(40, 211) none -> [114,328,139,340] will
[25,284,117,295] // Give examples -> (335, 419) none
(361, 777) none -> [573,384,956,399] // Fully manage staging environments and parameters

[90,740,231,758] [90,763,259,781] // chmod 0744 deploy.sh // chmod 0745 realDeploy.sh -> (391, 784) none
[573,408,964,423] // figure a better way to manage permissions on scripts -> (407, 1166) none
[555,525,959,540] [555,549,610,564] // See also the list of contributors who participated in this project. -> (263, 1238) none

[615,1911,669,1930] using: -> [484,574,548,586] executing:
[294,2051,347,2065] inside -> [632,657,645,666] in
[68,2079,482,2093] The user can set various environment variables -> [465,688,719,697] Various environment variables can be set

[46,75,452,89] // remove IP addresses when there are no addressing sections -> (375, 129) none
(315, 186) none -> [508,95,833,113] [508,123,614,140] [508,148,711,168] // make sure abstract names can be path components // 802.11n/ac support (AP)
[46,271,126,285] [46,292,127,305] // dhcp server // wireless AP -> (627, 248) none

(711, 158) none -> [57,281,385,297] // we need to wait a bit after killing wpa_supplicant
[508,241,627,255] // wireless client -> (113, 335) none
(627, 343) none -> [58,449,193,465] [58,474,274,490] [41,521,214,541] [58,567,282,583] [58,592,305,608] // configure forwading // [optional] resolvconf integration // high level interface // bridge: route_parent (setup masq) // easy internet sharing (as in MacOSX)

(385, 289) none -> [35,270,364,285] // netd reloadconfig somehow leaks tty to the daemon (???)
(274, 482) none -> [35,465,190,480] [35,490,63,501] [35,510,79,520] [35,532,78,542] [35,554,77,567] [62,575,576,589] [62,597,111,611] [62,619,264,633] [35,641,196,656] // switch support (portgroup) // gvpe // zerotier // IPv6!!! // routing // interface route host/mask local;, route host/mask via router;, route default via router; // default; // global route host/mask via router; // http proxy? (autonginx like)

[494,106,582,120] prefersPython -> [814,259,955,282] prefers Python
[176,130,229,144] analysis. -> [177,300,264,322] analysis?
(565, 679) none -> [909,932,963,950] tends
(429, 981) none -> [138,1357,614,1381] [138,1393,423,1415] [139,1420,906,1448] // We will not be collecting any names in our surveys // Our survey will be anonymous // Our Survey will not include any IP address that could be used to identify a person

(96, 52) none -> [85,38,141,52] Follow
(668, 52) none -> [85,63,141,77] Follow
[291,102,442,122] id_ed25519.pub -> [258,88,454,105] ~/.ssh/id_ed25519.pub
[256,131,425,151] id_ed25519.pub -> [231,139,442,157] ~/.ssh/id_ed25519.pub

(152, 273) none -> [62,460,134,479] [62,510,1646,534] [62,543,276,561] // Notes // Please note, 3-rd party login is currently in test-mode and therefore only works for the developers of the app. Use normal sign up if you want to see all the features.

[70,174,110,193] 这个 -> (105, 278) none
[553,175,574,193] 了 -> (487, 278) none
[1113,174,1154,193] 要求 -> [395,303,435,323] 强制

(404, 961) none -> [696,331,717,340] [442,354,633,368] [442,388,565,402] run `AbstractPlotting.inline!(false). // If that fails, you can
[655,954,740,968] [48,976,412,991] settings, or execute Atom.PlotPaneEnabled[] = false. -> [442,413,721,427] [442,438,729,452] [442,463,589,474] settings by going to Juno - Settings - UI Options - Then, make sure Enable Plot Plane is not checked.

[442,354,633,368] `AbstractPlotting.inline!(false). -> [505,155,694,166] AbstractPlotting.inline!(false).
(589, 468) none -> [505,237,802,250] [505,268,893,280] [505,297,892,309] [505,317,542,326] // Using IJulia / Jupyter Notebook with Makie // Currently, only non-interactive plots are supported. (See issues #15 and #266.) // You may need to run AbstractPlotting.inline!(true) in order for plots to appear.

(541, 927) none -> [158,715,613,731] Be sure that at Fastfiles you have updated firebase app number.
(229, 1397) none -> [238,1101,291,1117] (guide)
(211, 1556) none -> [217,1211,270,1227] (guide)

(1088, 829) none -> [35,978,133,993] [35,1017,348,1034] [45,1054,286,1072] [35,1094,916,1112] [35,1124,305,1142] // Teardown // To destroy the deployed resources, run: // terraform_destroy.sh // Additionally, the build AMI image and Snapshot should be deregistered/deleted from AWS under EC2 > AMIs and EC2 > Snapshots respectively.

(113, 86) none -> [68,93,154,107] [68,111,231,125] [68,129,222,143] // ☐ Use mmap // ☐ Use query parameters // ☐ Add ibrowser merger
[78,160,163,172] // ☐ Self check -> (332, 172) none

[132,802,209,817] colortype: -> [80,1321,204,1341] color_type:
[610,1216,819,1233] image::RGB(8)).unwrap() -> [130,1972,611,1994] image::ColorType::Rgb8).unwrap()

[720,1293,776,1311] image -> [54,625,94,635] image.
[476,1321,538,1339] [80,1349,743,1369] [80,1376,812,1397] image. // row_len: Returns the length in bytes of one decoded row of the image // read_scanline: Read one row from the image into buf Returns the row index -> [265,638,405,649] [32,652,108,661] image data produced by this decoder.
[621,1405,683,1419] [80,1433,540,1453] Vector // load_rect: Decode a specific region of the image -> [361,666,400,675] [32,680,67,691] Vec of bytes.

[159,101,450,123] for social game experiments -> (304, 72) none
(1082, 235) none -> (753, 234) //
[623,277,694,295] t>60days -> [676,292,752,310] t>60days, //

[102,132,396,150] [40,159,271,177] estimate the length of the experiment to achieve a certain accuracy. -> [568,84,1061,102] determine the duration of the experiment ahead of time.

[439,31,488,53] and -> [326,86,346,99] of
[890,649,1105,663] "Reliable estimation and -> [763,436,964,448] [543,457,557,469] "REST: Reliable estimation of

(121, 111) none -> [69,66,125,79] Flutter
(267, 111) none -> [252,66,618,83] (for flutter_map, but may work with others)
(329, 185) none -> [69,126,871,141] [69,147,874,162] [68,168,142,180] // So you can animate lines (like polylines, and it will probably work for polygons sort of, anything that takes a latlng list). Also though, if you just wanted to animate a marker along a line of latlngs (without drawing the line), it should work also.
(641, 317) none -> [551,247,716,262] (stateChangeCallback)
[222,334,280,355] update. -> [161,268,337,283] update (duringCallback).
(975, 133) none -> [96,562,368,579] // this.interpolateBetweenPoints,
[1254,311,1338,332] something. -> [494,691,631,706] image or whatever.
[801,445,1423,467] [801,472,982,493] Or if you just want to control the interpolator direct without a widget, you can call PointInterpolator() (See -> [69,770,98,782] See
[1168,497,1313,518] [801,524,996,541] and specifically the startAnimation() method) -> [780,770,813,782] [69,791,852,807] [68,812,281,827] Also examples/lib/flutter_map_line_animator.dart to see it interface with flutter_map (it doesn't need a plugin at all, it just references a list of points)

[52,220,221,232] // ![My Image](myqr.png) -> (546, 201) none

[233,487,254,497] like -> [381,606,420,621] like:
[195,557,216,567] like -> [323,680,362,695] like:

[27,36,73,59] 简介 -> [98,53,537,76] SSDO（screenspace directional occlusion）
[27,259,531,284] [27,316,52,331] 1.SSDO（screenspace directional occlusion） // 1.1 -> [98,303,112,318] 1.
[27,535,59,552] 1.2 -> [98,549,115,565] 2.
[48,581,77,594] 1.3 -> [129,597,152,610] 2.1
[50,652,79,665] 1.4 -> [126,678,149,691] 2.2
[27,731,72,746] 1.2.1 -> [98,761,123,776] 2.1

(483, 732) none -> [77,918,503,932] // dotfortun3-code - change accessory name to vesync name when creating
---------------
• **Task objective**
Nothing but the lines from the one containing "[48,581,77,594] 1.3 -> [129,597,152,610] 2.1" to the end of the entries belongs in the answer, and each must match exactly.

• **Output below**
[48,581,77,594] 1.3 -> [129,597,152,610] 2.1
[50,652,79,665] 1.4 -> [126,678,149,691] 2.2
[27,731,72,746] 1.2.1 -> [98,761,123,776] 2.1

(483, 732) none -> [77,918,503,932] // dotfortun3-code - change accessory name to vesync name when creating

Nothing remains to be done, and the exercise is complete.